Tuesday, September 2, 2008


I thought that I would really dig Don Delillo's Cosmopolis. I read White Noise in a Contemporary Fiction class in college and loved it. And here is the blurb on the inside cover of Cosmopolis that somehow made me think I'd love it too: it describes a "billionaire asset manager" on a day-long odyssey in his custom limo, an odyssey to "get a haircut across town." It describes his obstacles: a presidential motorcade, the funeral of an iconic rapper, a "violent political demonstration." It describes the book as "funny and fast-moving," and mentions that "[s]ometimes he leaves the car for sexual encounters and sometimes he doesn't have to." Sounds like an engaging read.

In the end, though, I don't think this book was for me. It's too edgy. It's too artistic. The main character is inscrutable and unapproachable. The dialog is hard to follow because it's largely unattributed. The characters understand each other's inexplicable actions with barely a word passing between them, and I am left on the outside wondering if it's all pretentious or if I'm obtuse.

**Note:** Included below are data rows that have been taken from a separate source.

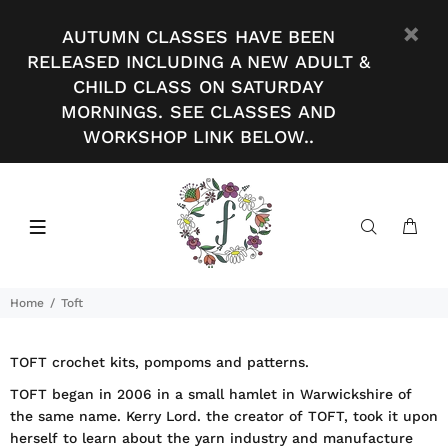
AUTUMN CLASSES HAVE BEEN
RELEASED INCLUDING A NEW ADULT &
CHILD CLASS ON SATURDAY
MORNINGS. SEE CLASSES AND
WORKSHOP LINK BELOW..
Home
Toft
TOFT crochet kits, pompoms and patterns.
TOFT began in 2006 in a small hamlet in Warwickshire of
the same name. Kerry Lord. the creator of TOFT, took it upon
herself to learn about the yarn industry and manufacture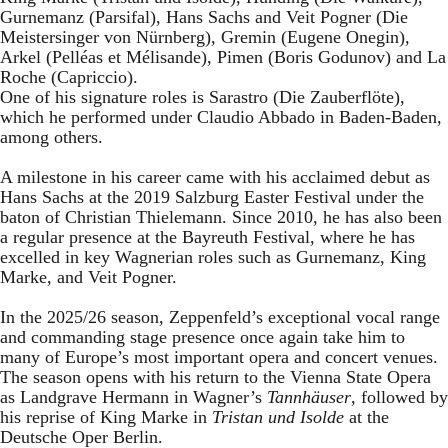
Gurnemanz (Parsifal), Hans Sachs and Veit Pogner (Die
Meistersinger von Nürnberg), Gremin (Eugene Onegin),
Arkel (Pelléas et Mélisande), Pimen (Boris Godunov) and La
Roche (Capriccio).
One of his signature roles is Sarastro (Die Zauberflöte),
which he performed under Claudio Abbado in Baden-Baden,
among others.
A milestone in his career came with his acclaimed debut as
Hans Sachs at the 2019 Salzburg Easter Festival under the
baton of Christian Thielemann. Since 2010, he has also been
a regular presence at the Bayreuth Festival, where he has
excelled in key Wagnerian roles such as Gurnemanz, King
Marke, and Veit Pogner.
In the 2025/26 season, Zeppenfeld’s exceptional vocal range
and commanding stage presence once again take him to
many of Europe’s most important opera and concert venues.
The season opens with his return to the Vienna State Opera
as Landgrave Hermann in Wagner’s
Tannhäuser
, followed by
his reprise of King Marke in
Tristan und Isolde
at the
Deutsche Oper Berlin.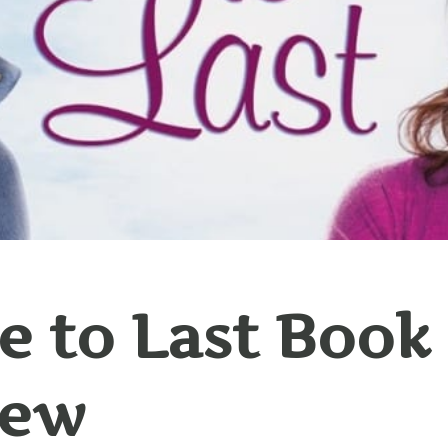
 to Last Book
iew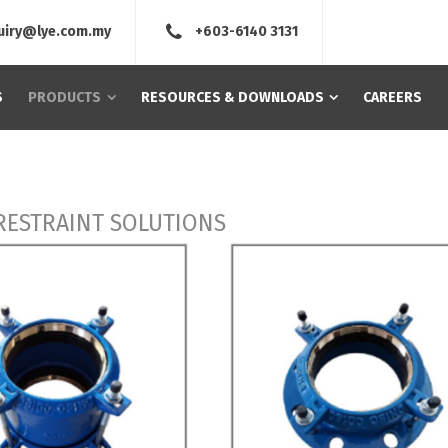
uiry@lye.com.my
+603-6140 3131
S
PRODUCTS
RESOURCES & DOWNLOADS
CAREERS
 RESTRAINT SOLUTIONS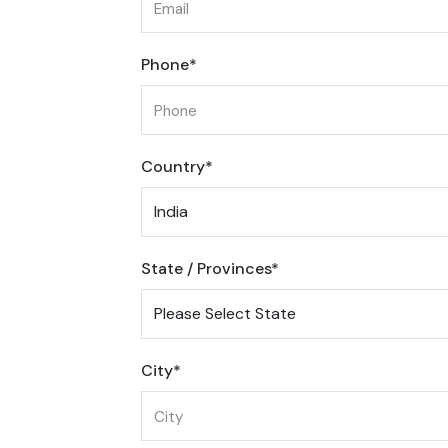
Phone*
Country*
State / Provinces*
City*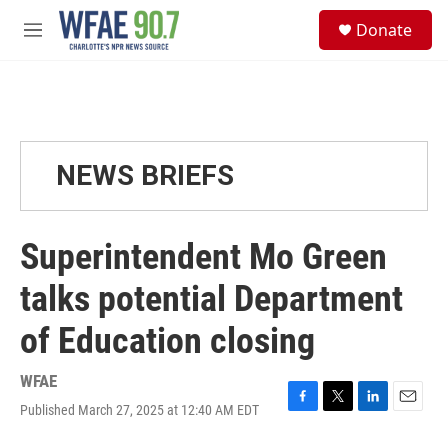
Skip to main content
S
Donate
e
M
a
e
r
n
c
u
h
u
e
NEWS BRIEFS
r
y
Superintendent Mo Green
talks potential Department
of Education closing
WFAE
Published March 27, 2025 at 12:40 AM EDT
F
T
L
E
a
w
i
m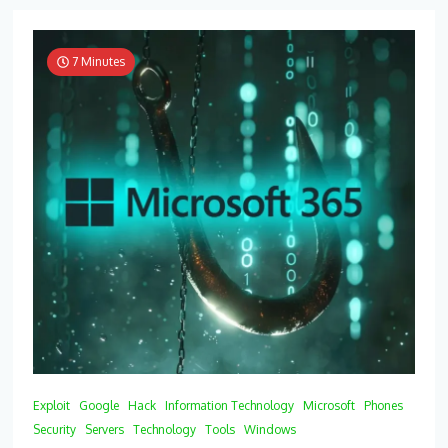
7 Minutes
Exploit
Google
Hack
Information Technology
Microsoft
Phones
Security
Servers
Technology
Tools
Windows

I think another me would have loved this book just as I loved White Noise. The me that I thought I would be by now when I was 19 would have taken notes as he read, would have drawn lines and connections, would have identified large themes and small incidents that contributed to them. The me that didn't drop out of Emerson College after a year because the money ran out. The me that got a graduate degree and a teaching position and eventually a doctorate. The me that published witty and intricate novels and became tenured. That guy would have loved this book.